February 19 (SeeNews) - Early signs suggest that 2016 will be a big year of consolidation for the North American biofuels industry following already a high level of merger and acquisition activity in 2015, Ocean Park Advisors says.
According to the industry advisor, the ethanol industry in particular is ripe for consolidation. It noted there are still 94 standalone plants totalling 5.3 billion gallons, or 36% of domestic production.
"With dampened expectations for profitability, mostly due to commodity prices and excessive production capacity, we expect most remaining non-strategic players to explore exits this year," said Bruce Comer, founder and managing director.

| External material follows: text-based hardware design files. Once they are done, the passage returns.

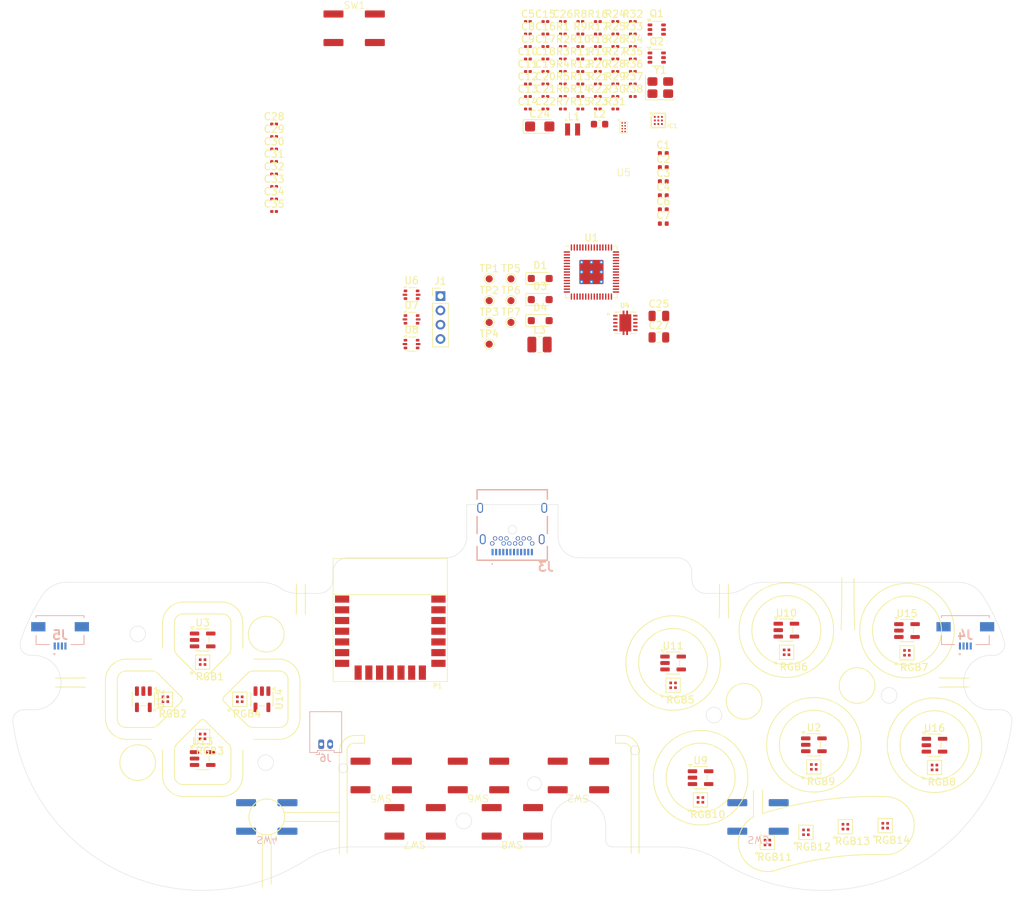
<source format=kicad_pcb>
(kicad_pcb
	(version 20241229)
	(generator "pcbnew")
	(generator_version "9.0")
	(general
		(thickness 1.25)
		(legacy_teardrops no)
	)
	(paper "User" 185 120)
	(title_block
		(title "Project Latte Jr Main PCB")
		(date "2025-11-18")
		(company "Hand Held Legend, LLC")
	)
	(layers
		(0 "F.Cu" signal)
		(4 "In1.Cu" signal)
		(6 "In2.Cu" signal)
		(2 "B.Cu" signal)
		(9 "F.Adhes" user "F.Adhesive")
		(11 "B.Adhes" user "B.Adhesive")
		(13 "F.Paste" user)
		(15 "B.Paste" user)
		(5 "F.SilkS" user "F.Silkscreen")
		(7 "B.SilkS" user "B.Silkscreen")
		(1 "F.Mask" user)
		(3 "B.Mask" user)
		(17 "Dwgs.User" user "User.Drawings")
		(19 "Cmts.User" user "User.Comments")
		(21 "Eco1.User" user "User.Eco1")
		(23 "Eco2.User" user "User.Eco2")
		(25 "Edge.Cuts" user)
		(27 "Margin" user)
		(31 "F.CrtYd" user "F.Courtyard")
		(29 "B.CrtYd" user "B.Courtyard")
		(35 "F.Fab" user)
		(33 "B.Fab" user)
		(39 "User.1" user)
		(41 "User.2" user)
		(43 "User.3" user)
		(45 "User.4" user)
		(47 "User.5" user)
		(49 "User.6" user)
		(51 "User.7" user)
		(53 "User.8" user)
		(55 "User.9" user)
	)
	(setup
		(stackup
			(layer "F.SilkS"
				(type "Top Silk Screen")
			)
			(layer "F.Paste"
				(type "Top Solder Paste")
			)
			(layer "F.Mask"
				(type "Top Solder Mask")
				(thickness 0.01)
			)
			(layer "F.Cu"
				(type "copper")
				(thickness 0.035)
			)
			(layer "dielectric 1"
				(type "prepreg")
				(thickness 0.1)
				(material "FR4")
				(epsilon_r 4.5)
				(loss_tangent 0.02)
			)
			(layer "In1.Cu"
				(type "copper")
				(thickness 0.035)
			)
			(layer "dielectric 2"
				(type "core")
				(thickness 0.89)
				(material "FR4")
				(epsilon_r 4.5)
				(loss_tangent 0.02)
			)
			(layer "In2.Cu"
				(type "copper")
				(thickness 0.035)
			)
			(layer "dielectric 3"
				(type "prepreg")
				(thickness 0.1)
				(material "FR4")
				(epsilon_r 4.5)
				(loss_tangent 0.02)
			)
			(layer "B.Cu"
				(type "copper")
				(thickness 0.035)
			)
			(layer "B.Mask"
				(type "Bottom Solder Mask")
				(thickness 0.01)
			)
			(layer "B.Paste"
				(type "Bottom Solder Paste")
			)
			(layer "B.SilkS"
				(type "Bottom Silk Screen")
			)
			(copper_finish "None")
			(dielectric_constraints no)
		)
		(pad_to_mask_clearance 0)
		(allow_soldermask_bridges_in_footprints no)
		(tenting front back)
		(pcbplotparams
			(layerselection 0x00000000_00000000_55555555_5755f5ff)
			(plot_on_all_layers_selection 0x00000000_00000000_00000000_00000000)
			(disableapertmacros no)
			(usegerberextensions no)
			(usegerberattributes yes)
			(usegerberadvancedattributes yes)
			(creategerberjobfile yes)
			(dashed_line_dash_ratio 12.000000)
			(dashed_line_gap_ratio 3.000000)
			(svgprecision 4)
			(plotframeref no)
			(mode 1)
			(useauxorigin no)
			(hpglpennumber 1)
			(hpglpenspeed 20)
			(hpglpendiameter 15.000000)
			(pdf_front_fp_property_popups yes)
			(pdf_back_fp_property_popups yes)
			(pdf_metadata yes)
			(pdf_single_document no)
			(dxfpolygonmode yes)
			(dxfimperialunits yes)
			(dxfusepcbnewfont yes)
			(psnegative no)
			(psa4output no)
			(plot_black_and_white yes)
			(sketchpadsonfab no)
			(plotpadnumbers no)
			(hidednponfab no)
			(sketchdnponfab yes)
			(crossoutdnponfab yes)
			(subtractmaskfromsilk no)
			(outputformat 1)
			(mirror no)
			(drillshape 0)
			(scaleselection 1)
			(outputdirectory "../../Production/Main Board/gerbers/")
		)
	)
	(net 0 "")
	(net 1 "GND")
	(net 2 "XTAL_IN")
	(net 3 "Net-(C4-Pad1)")
	(net 4 "BATTERY_POS")
	(net 5 "Net-(IC1-VDD)")
	(net 6 "VBUS")
	(net 7 "+3.3V_PRE")
	(net 8 "Net-(U4-EN)")
	(net 9 "SHARED_PU")
	(net 10 "+3V3")
	(net 11 "+1V1")
	(net 12 "/VREG_AVDD")
	(net 13 "Net-(D4-A)")
	(net 14 "BAT_MON_GPIO")
	(net 15 "Net-(IC1-BIN)")
	(net 16 "N_LATCH")
	(net 17 "N_CLOCK")
	(net 18 "N_DATA")
	(net 19 "Net-(J3-CC1)")
	(net 20 "unconnected-(J3-SBU2-PadB8)")
	(net 21 "Net-(J3-CC2)")
	(net 22 "unconnected-(J3-SBU1-PadA8)")
	(net 23 "unconnected-(J4-Pin_1-Pad1)")
	(net 24 "unconnected-(J4-Pin_3-Pad3)")
	(net 25 "unconnected-(J4-Pin_2-Pad2)")
	(net 26 "unconnected-(J4-Pin_4-Pad4)")
	(net 27 "unconnected-(J5-Pin_1-Pad1)")
	(net 28 "unconnected-(J5-Pin_2-Pad2)")
	(net 29 "SWCLK")
	(net 30 "SWD")
	(net 31 "VBUS_SYS")
	(net 32 "N_LATCH_3.3")
	(net 33 "D-")
	(net 34 "N_CLOCK_3.3")
	(net 35 "D+")
	(net 36 "WL_CLK")
	(net 37 "N_DATA_3.3")
	(net 38 "I2C1_SCL")
	(net 39 "BTN_PWR")
	(net 40 "WL_CS")
	(net 41 "WL_ON")
	(net 42 "I2C1_SDA")
	(net 43 "WL_D")
	(net 44 "BAT_LVL")
	(net 45 "/VREG_LX")
	(net 46 "unconnected-(J5-Pin_4-Pad4)")
	(net 47 "unconnected-(J5-Pin_3-Pad3)")
	(net 48 "XTAL_OUT")
	(net 49 "DI+")
	(net 50 "DI-")
	(net 51 "VDDBAT")
	(net 52 "Net-(U4-L1)")
	(net 53 "RGB_OUT")
	(net 54 "Net-(U4-L2)")
	(net 55 "Net-(RGB1-DOUT)")
	(net 56 "Net-(RGB3-DOUT)")
	(net 57 "Net-(RGB5-DOUT)")
	(net 58 "Net-(RGB10-DIN)")
	(net 59 "Net-(RGB10-DOUT)")
	(net 60 "Net-(RGB11-DOUT)")
	(net 61 "WL_GP2")
	(net 62 "unconnected-(P1C-NC2-PadC5)")
	(net 63 "GRIP_R_BTN")
	(net 64 "GRIP_L_BTN")
	(net 65 "CAPTURE_BTN")
	(net 66 "HOME_BTN")
	(net 67 "MINUS_BTN")
	(net 68 "PLUS_BTN")
	(net 69 "WL_GP1")
	(net 70 "Net-(P1A-DO)")
	(net 71 "Net-(P1B-IRQ)")
	(net 72 "unconnected-(P1A-NC1-PadA2)")
	(net 73 "WL_GP0")
	(net 74 "unconnected-(P1C-NC3-PadC6)")
	(net 75 "N_LATCH_SAFE")
	(net 76 "N_CLOCK_SAFE")
	(net 77 "unconnected-(Q2A-D1-Pad6)")
	(net 78 "unconnected-(Q2A-S1-Pad1)")
	(net 79 "N_DATA_SAFE")
	(net 80 "Net-(U1-RUN)")
	(net 81 "Net-(R3-Pad2)")
	(net 82 "unconnected-(R8-Pad1)")
	(net 83 "unconnected-(R9-Pad1)")
	(net 84 "unconnected-(R10-Pad1)")
	(net 85 "unconnected-(R11-Pad1)")
	(net 86 "unconnected-(R12-Pad1)")
	(net 87 "unconnected-(R13-Pad1)")
	(net 88 "unconnected-(R14-Pad1)")
	(net 89 "unconnected-(R15-Pad1)")
	(net 90 "unconnected-(R16-Pad1)")
	(net 91 "unconnected-(R17-Pad1)")
	(net 92 "unconnected-(R18-Pad1)")
	(net 93 "unconnected-(R19-Pad1)")
	(net 94 "unconnected-(R20-Pad1)")
	(net 95 "unconnected-(R21-Pad1)")
	(net 96 "Net-(RGB2-DOUT)")
	(net 97 "unconnected-(R22-Pad1)")
	(net 98 "Net-(RGB7-DOUT)")
	(net 99 "unconnected-(R23-Pad1)")
	(net 100 "Net-(RGB4-DOUT)")
	(net 101 "RGB_B")
	(net 102 "Net-(RGB8-DOUT)")
	(net 103 "TRIGGER_EN_R")
	(net 104 "ADC_0")
	(net 105 "ABXY_EN")
	(net 106 "Net-(RGB12-DOUT)")
	(net 107 "ADC_3")
	(net 108 "ADC_1")
	(net 109 "ADC_2")
	(net 110 "unconnected-(U3-NC-Pad4)")
	(net 111 "Net-(RGB13-DOUT)")
	(net 112 "unconnected-(RGB14-DOUT-Pad3)")
	(net 113 "unconnected-(U1-GPIO21-Pad33)")
	(net 114 "DPAD_EN")
	(net 115 "unconnected-(U1-GPIO7-Pad10)")
	(net 116 "unconnected-(U1-QSPI_SD0-Pad57)")
	(net 117 "unconnected-(U1-GPIO10-Pad14)")
	(net 118 "TRIGGER_EN_L")
	(net 119 "unconnected-(U1-GPIO19-Pad31)")
	(net 120 "unconnected-(U1-GPIO15-Pad19)")
	(net 121 "unconnected-(U1-GND-Pad61)")
	(net 122 "unconnected-(U1-GPIO2-Pad4)")
	(net 123 "unconnected-(U1-GPIO6-Pad9)")
	(net 124 "unconnected-(U1-GPIO20-Pad32)")
	(net 125 "unconnected-(U1-GPIO16-Pad27)")
	(net 126 "unconnected-(U1-GPIO1-Pad3)")
	(net 127 "unconnected-(U1-QSPI_SD2-Pad58)")
	(net 128 "unconnected-(U1-GPIO5-Pad8)")
	(net 129 "unconnected-(U1-GPIO23-Pad35)")
	(net 130 "unconnected-(U1-GPIO8-Pad12)")
	(net 131 "unconnected-(U1-GPIO12-Pad16)")
	(net 132 "unconnected-(U1-QSPI_SD3-Pad55)")
	(net 133 "unconnected-(U1-GPIO3-Pad5)")
	(net 134 "unconnected-(U1-QSPI_SCLK-Pad56)")
	(net 135 "unconnected-(U1-GPIO18-Pad29)")
	(net 136 "unconnected-(U1-GPIO4-Pad7)")
	(net 137 "unconnected-(U1-GPIO9-Pad13)")
	(net 138 "unconnected-(U1-GPIO14-Pad18)")
	(net 139 "unconnected-(U1-GPIO22-Pad34)")
	(net 140 "unconnected-(U1-QSPI_SS-Pad60)")
	(net 141 "unconnected-(U1-QSPI_SD1-Pad59)")
	(net 142 "unconnected-(U1-GPIO13-Pad17)")
	(net 143 "unconnected-(U1-USB_OTP_VDD-Pad53)")
	(net 144 "unconnected-(U1-GPIO11-Pad15)")
	(net 145 "unconnected-(U1-GPIO25-Pad37)")
	(net 146 "unconnected-(U1-GPIO24-Pad36)")
	(net 147 "unconnected-(U1-GPIO0-Pad2)")
	(net 148 "unconnected-(U1-GPIO17-Pad28)")
	(net 149 "unconnected-(U1-ADC_AVDD-Pad44)")
	(net 150 "unconnected-(U2-NC-Pad4)")
	(net 151 "BTN_EN")
	(net 152 "unconnected-(U5-{slash}INT-PadA1)")
	(net 153 "SAFE_D-")
	(net 154 "SAFE_D+")
	(net 155 "unconnected-(U7-VBUS-Pad5)")
	(net 156 "unconnected-(U8-I{slash}O2-Pad3)")
	(net 157 "unconnected-(U8-I{slash}O2-Pad4)")
	(net 158 "unconnected-(U3-OUT-Pad5)")
	(net 159 "unconnected-(U9-NC-Pad4)")
	(net 160 "unconnected-(U10-NC-Pad4)")
	(net 161 "unconnected-(U11-NC-Pad4)")
	(net 162 "unconnected-(U12-NC-Pad4)")
	(net 163 "unconnected-(U13-NC-Pad4)")
	(net 164 "unconnected-(U14-NC-Pad4)")
	(net 165 "TRIGGER_EN")
	(net 166 "unconnected-(U15-NC-Pad4)")
	(net 167 "unconnected-(U16-NC-Pad4)")
	(footprint "Package_TO_SOT_SMD:SOT-666" (layer "F.Cu") (at 78.4996 -8.6915))
	(footprint "hhl:SK6805-EC-10" (layer "F.Cu") (at 139.277305 62.375883))
	(footprint "hhl:SK6805-EC-10" (layer "F.Cu") (at 144.857504 62.23421))
	(footprint "Resistor_SMD:R_0201_0603Metric" (layer "F.Cu") (at 109.4996 -48.6715))
	(footprint "Capacitor_SMD:C_0201_0603Metric" (layer "F.Cu") (at 97.2496 -50.4215))
	(footprint "Inductor_SMD:L_0603_1608Metric" (layer "F.Cu") (at 104.8396 -36.0415))
	(footprint "hhl:SOT-23-5L" (layer "F.Cu") (at 115.142675 39.444746))
	(footprint "Resistor_SMD:R_0201_0603Metric" (layer "F.Cu") (at 107.0496 -39.9215))
	(footprint "Capacitor_SMD:C_0201_0603Metric" (layer "F.Cu") (at 97.2496 -46.9215))
	(footprint "Capacitor_SMD:C_0201_0603Metric" (layer "F.Cu") (at 59.2415 -29.058))
	(footprint "Capacitor_SMD:C_0402_1005Metric" (layer "F.Cu") (at 113.7696 -31.9615))
	(footprint "Resistor_SMD:R_0201_0603Metric" (layer "F.Cu") (at 99.6996 -48.6715))
	(footprint "Connector_PinHeader_2.00mm:PinHeader_1x04_P2.00mm_Vertical" (layer "F.Cu") (at 82.5496 -11.9515))
	(footprint "hhl:SOT-23-5L" (layer "F.Cu") (at 151.762092 50.962961))
	(footprint "Resistor_SMD:R_0201_0603Metric" (layer "F.Cu") (at 107.0496 -41.6715))
	(footprint "Capacitor_SMD:C_0201_0603Metric" (layer "F.Cu") (at 94.7996 -41.6715))
	(footprint "Capacitor_SMD:C_0201_0603Metric" (layer "F.Cu") (at 59.2415 -23.808))
	(footprint "Capacitor_SMD:C_0201_0603Metric" (layer "F.Cu") (at 59.2415 -36.058))
	(footprint "hhl:SK6805-EC-10" (layer "F.Cu") (at 54.4322 44.5262))
	(footprint "Capacitor_SMD:C_0402_1005Metric" (layer "F.Cu") (at 113.7696 -29.9915))
	(footprint "Resistor_SMD:R_0201_0603Metric" (layer "F.Cu") (at 107.0496 -50.4215))
	(footprint "Inductor_SMD:L_1008_2520Metric" (layer "F.Cu") (at 96.4296 -5.1715))
	(footprint "hhl:SOT-23-5L" (layer "F.Cu") (at 134.863237 50.903183))
	(footprint "hhl:SK6805-EC-10" (layer "F.Cu") (at 49.2252 49.7332))
	(footprint "TestPoint:TestPoint_Pad_D1.0mm" (layer "F.Cu") (at 89.3796 -8.2715))
	(footprint "hhl:SOT-23-5L" (layer "F.Cu") (at 118.995666 55.507211))
	(footprint "Capacitor_Tantalum_SMD:CP_EIA-3216-18_Kemet-A" (layer "F.Cu") (at 96.4546 -35.7215))
	(footprint "TestPoint:TestPoint_Pad_D1.0mm" (layer "F.Cu") (at 89.3796 -11.3215))
	(footprint "Diode_SMD:D_SOD-323_HandSoldering" (layer "F.Cu") (at 96.5246 -14.4215))
	(footprint "Resistor_SMD:R_0201_0603Metric" (layer "F.Cu") (at 102.1496 -46.9215))
	(footprint "TestPoint:TestPoint_Pad_D1.0mm" (layer "F.Cu") (at 89.3796 -14.3715))
	(footprint "hhl:RPI_RM2" (layer "F.Cu") (at 75.517 33.0424))
	(footprint "Capacitor_SMD:C_0201_0603Metric"
		(layer "F.Cu")
		(uuid "3d9e4c95-d8b5-4b57-b945-2260072eac55")
		(at 97.2496 -41.6715)
		(descr "Capacitor SMD 0201 (0603 Metric), square (rectangular) end terminal, IPC-7351 nominal, (Body size source: https://www.vishay.com/docs/20052/crcw0201e3.pdf), generated with kicad-footprint-generator")
		(tags "capacitor")
		(property "Reference" "C20"
			(at 0 -1.05 0)
			(layer "F.SilkS")
			(uuid "fb097cbb-51a7-48f0-ac5a-c92e02936da8")
			(effects
				(font
					(size 1 1)
					(thickness 0.15)
				)
			)
		)
		(property "Value" "1uF"
			(at 0 1.05 0)
			(layer "F.Fab")
			(uuid "f6352e7a-b2dd-431c-83a1-5d4966abb1bb")
			(effects
				(font
					(size 1 1)
					(thickness 0.15)
				)
			)
		)
		(property "Datasheet" "~"
			(at 0 0 0)
			(layer "F.Fab
... [720643 chars truncated]
</source>
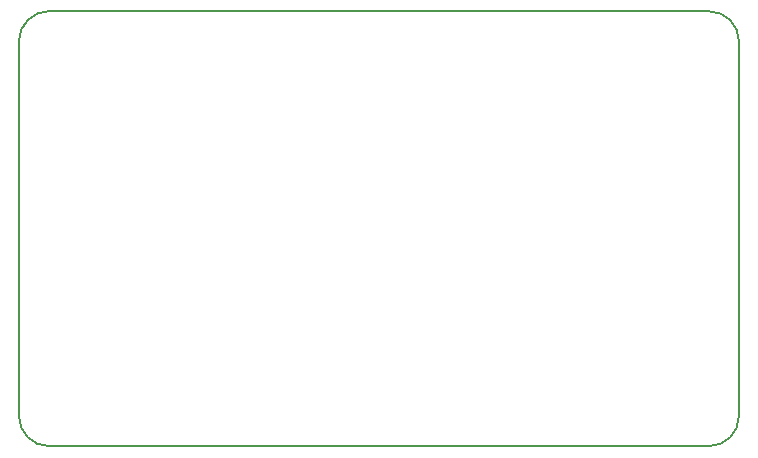
<source format=gbr>
G04 #@! TF.GenerationSoftware,KiCad,Pcbnew,(5.0.1)-4*
G04 #@! TF.CreationDate,2019-08-19T00:57:11-04:00*
G04 #@! TF.ProjectId,KeebCard,4B656562436172642E6B696361645F70,rev?*
G04 #@! TF.SameCoordinates,Original*
G04 #@! TF.FileFunction,Profile,NP*
%FSLAX46Y46*%
G04 Gerber Fmt 4.6, Leading zero omitted, Abs format (unit mm)*
G04 Created by KiCad (PCBNEW (5.0.1)-4) date 8/19/2019 12:57:11 AM*
%MOMM*%
%LPD*%
G01*
G04 APERTURE LIST*
%ADD10C,0.150000*%
G04 APERTURE END LIST*
D10*
X125476000Y-101092000D02*
X125476000Y-132842000D01*
X183896000Y-98552000D02*
X128016000Y-98552000D01*
X186436000Y-132842000D02*
X186436000Y-101092000D01*
X128016000Y-135382000D02*
X183896000Y-135382000D01*
X183896000Y-135382000D02*
G75*
G03X186436000Y-132842000I0J2540000D01*
G01*
X125476000Y-132842000D02*
G75*
G03X128016000Y-135382000I2540000J0D01*
G01*
X128016000Y-98552000D02*
G75*
G03X125476000Y-101092000I0J-2540000D01*
G01*
X186436000Y-101092000D02*
G75*
G03X183896000Y-98552000I-2540000J0D01*
G01*
M02*

</source>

Announcements so far this year are indicative of the potential flow for 2016, the firm says. Those include Renewable Energy Group Inc's (REG) acquisition of a biodiesel plant in Wisconsin which suggests that one of the major companies in the sector will continue building its fleet of plants. Troubled Spanish group Abengoa SA, meanwhile, has put up for sale its first-generation ethanol assets. In the US, it owns six ethanol plants with a combined annual capacity of 381 million gallons. Also, Archer Daniels Midland Co (ADM) announced a strategic review of its dry mills. The company is the industry leader with three dry mills and five wet mills totalling 1.7 billion gallons of capacity.
Ocean Park Advisors tracked 10 biofuels deals in 2015, worth an estimated USD 750 million (EUR 676m) to USD 850 million. They involved 13 plants with 888 million gallons of capacity. In addition, there were three acquisitions of advanced biofuels/renewable chemical companies.